▶ [DIRECTIONS FOR THIS TASK]: Wherever the word "center" occurs in the lines below, copy the whole line.

▶ [SUPPLIED DATA]:

··········

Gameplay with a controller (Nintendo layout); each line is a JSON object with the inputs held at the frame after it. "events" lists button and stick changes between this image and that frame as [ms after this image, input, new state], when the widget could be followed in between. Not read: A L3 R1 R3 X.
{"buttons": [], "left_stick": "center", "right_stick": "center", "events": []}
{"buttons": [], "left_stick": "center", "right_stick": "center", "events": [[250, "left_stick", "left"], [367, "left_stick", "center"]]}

··········

▶ [ANSWER FOR THE TASK]:
{"buttons": [], "left_stick": "center", "right_stick": "center", "events": []}
{"buttons": [], "left_stick": "center", "right_stick": "center", "events": [[250, "left_stick", "left"], [367, "left_stick", "center"]]}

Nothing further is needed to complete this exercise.